Karadağ nüfusunun yüzde 17'sini oluşturan akraba topluluklarının ve çeşitli tarihlerde Karadağ'dan ülkemize göç eden vatandaşlarımızın varlığı iki ülke arasındaki dayanışmayı artıran unsurlardır. Bu ülkede yatırımlarımız bulunmaktadır, yatırımlarımızın ve ticaretimizin hızla artmasını ve gelişmesini ümit ediyoruz.

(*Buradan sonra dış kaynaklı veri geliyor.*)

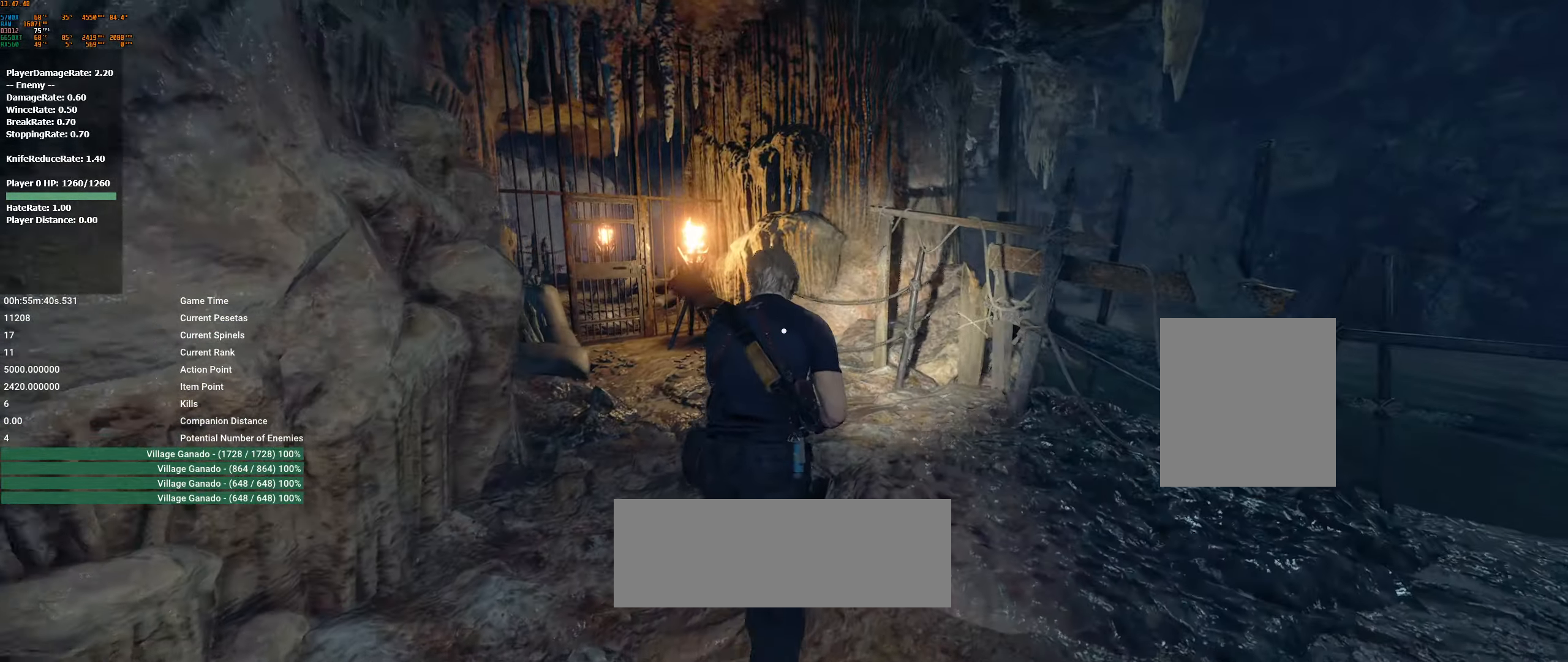
Gameplay with a controller (Xbox layout); each line is a JSON object with the inputs held at the frame after it. "events" lists button and stick changes between this image and that frame as [ms after this image, input, new state], when the widget could be followed in between. Not read: DPAD_DOWN DPAD_LEFT DPAD_RIGHT DPAD_UP HOME L1 L3 R1 R3 other_buttons right_stick.
{"buttons": [], "left_stick": "up-left", "events": [[467, "left_stick", "up-left"]]}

Ülkemiz, Karadağ'ın Avrupa ve Avrupa-Atlantik kurumlarıyla bütünleşme çabalarına tam destek vermektedir. Muhtemelen Karadağ, Türkiye'den önce Avrupa Birliğine tam üye olacaktır. Karadağ'ın üye olması hâlinde Türkiye'yle ticareti, Türkiye-AB ortaklık ilişkisi çerçevesinde sürdürülecektir. Bu dost ülkeyle Serbest Ticaret Anlaşması'nın güncellenmesi bu açıdan da önemlidir
Bölgenin kilit ülkelerinden olan ve tarihî, kültürel bağlarımızın çok sıkı olduğu Bosna Hersek'te son günlerde vahim gelişmeler yaşanmaktadır. Bosna Hersek Devlet Başkanlığı Konseyinin Sırp üyesi ve Cumhurbaşkanı Sayın Erdoğan'ın yakın zamanda ağırladığı dostu Dodik başkanlığında toplanan Sırp Entite Meclisi kabul edilemez kararlar almıştır. Sırp Cumhuriyeti Hükûmetine, Bosna-Hersek Silahlı Kuvvetleri, vergi idaresi ve adli sistem kurumları gibi ortak kurumlardan altı ay içerisinde çekilmesi için yetki verilmesi teklifi Sırp Meclisinde -bölge meclisinde- kabul edilmiştir. Bosna Hersek'te Rusya'nın da teşvikiyle yaşanan bu gelişmeler karşısında iktidar nasıl bir tutum takınacaktır? Bu hassas dengeleri, mevcut iktidar, uluslararası ilişkilere yanlış bakışı ve sürekli savrulmalarıyla nasıl yönetecektir? Balkanlar gerçekten çok kritik bir dönemden geçmektedir. Türkiye'nin bu coğrafyada istikrar sağlayıcı bir rol oynama potansiyeli vardır. Bu, kendi istikrarı bakımından da önemlidir ancak iktidarın bugün itibarıyla böyle bir beceriyi ortaya koyması zor gözükmektedir, umarım yanılan biz oluruz.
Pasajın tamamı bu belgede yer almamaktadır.